As of December 20, 2019, there exist 4950 cryptocurrencies and 20,325 cryptocurrency markets; the market cap is around 190 billion dollars (CoinMaketCap 2019). Figure 4 shows historical data on global market capitalisation and 24-h trading volume (TradingView 2021). The blue line is the total cryptocurrency market capitalization and green/red histogram is the total cryptocurrency market volume. The total market cap is calculated by aggregating the dollar market cap of all cryptocurrencies. From the figure, we can observe how cryptocurrencies experience exponential growth in 2017 and a large bubble burst in early 2018. In the wake of the pandemic, cryptocurrencies raised dramatically in value in 2020. In 2021, the market value of cryptocurrencies has been very volatile but consistently at historically high levels.
A cryptocurrency exchange or digital currency exchange (DCE) is a business that allows customers to trade cryptocurrencies. Cryptocurrency exchanges can be market makers, usually using the bid-ask spread as a commission for services, or as a matching platform, by simply charging fees. A cryptocurrency exchange or digital currency exchange (DCE) is a place that allows customers to trade cryptocurrencies. Cryptocurrency exchanges can be market makers (usually using the bid-ask spread as a commission for services) or a matching platform (simply charging fees).
Drastic fluctuations The volatility of cryptocurrencies are often likely to attract speculative interest and investors. The rapid fluctuations of intraday prices can provide traders with great money-earning opportunities, but it also includes more risk.
24-h market The cryptocurrency market is available 24 h a day, 7 days a week because it is a decentralised market. Unlike buying and selling stocks and commodities, the cryptocurrency market is not traded physically from a single location. Cryptocurrency transactions can take place between individuals, in different venues across the world.
Peer-to-peer transactions One of the biggest benefits of cryptocurrencies is that they do not involve financial institution intermediaries.

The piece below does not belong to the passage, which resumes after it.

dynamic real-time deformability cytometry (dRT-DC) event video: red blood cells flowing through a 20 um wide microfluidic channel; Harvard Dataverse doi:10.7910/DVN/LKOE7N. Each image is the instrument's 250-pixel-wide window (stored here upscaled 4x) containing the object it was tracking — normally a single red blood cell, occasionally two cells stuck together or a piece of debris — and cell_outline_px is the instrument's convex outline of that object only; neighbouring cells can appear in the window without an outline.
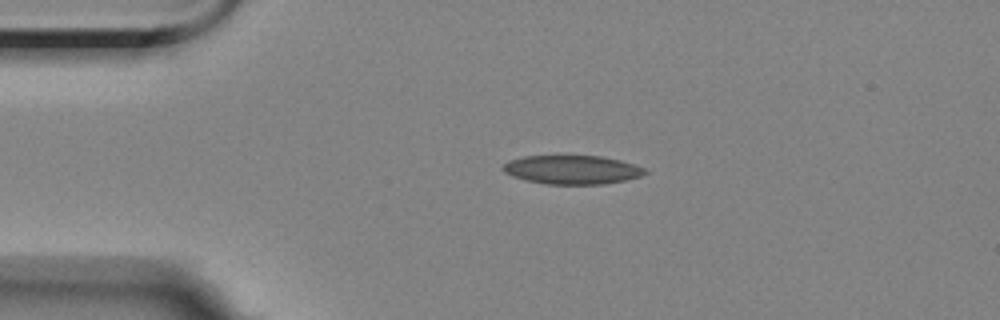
{"species": "Egyptian fruit bat (a non-hibernating species)", "species_latin": "Rousettus aegyptiacus", "temperature_condition": "room temperature", "stored_images_in_passage": 2, "camera_frame_rate_fps": 3000, "um_per_image_px": 0.085, "animal": {"sex": "female"}, "frame": {"image": 1, "passage_image": 1, "time_ms": 0.0, "image_size_px": [1000, 320], "cell_outline_px": [[648, 172], [640, 176], [624, 180], [604, 184], [548, 184], [524, 180], [512, 176], [504, 172], [500, 168], [508, 160], [524, 156], [600, 156], [620, 160], [644, 168]], "centroid_in_image_um": [48.58, 14.42], "position_along_channel_um": 36.4, "area_um2": 23.76}}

As mentioned above, this can reduce transaction costs. Moreover, this feature might appeal to users who distrust traditional systems.
Scalability problem Before the massive expansion of the technology infrastructure, the number of transactions and the speed of transactions cannot compete with traditional currency trading. Scalability issues led to a multi-day trading backlog in March 2020, affecting traders looking to move cryptocurrencies from their personal wallets to exchanges (Forbes 2021).
Cybersecurity issues As a digital technology, cryptocurrencies are subject to cyber security breaches and can fall into the hands of hackers. Recently, over $600 million of ethereum and other cryptocurrencies were stolen in August 2021 in blockchain-based platform Poly Network (Forbes 2021). Mitigating this situation requires ongoing maintenance of the security infrastructure and the use of enhanced cyber security measures that go beyond those used in traditional banking (Kou et al. 2021).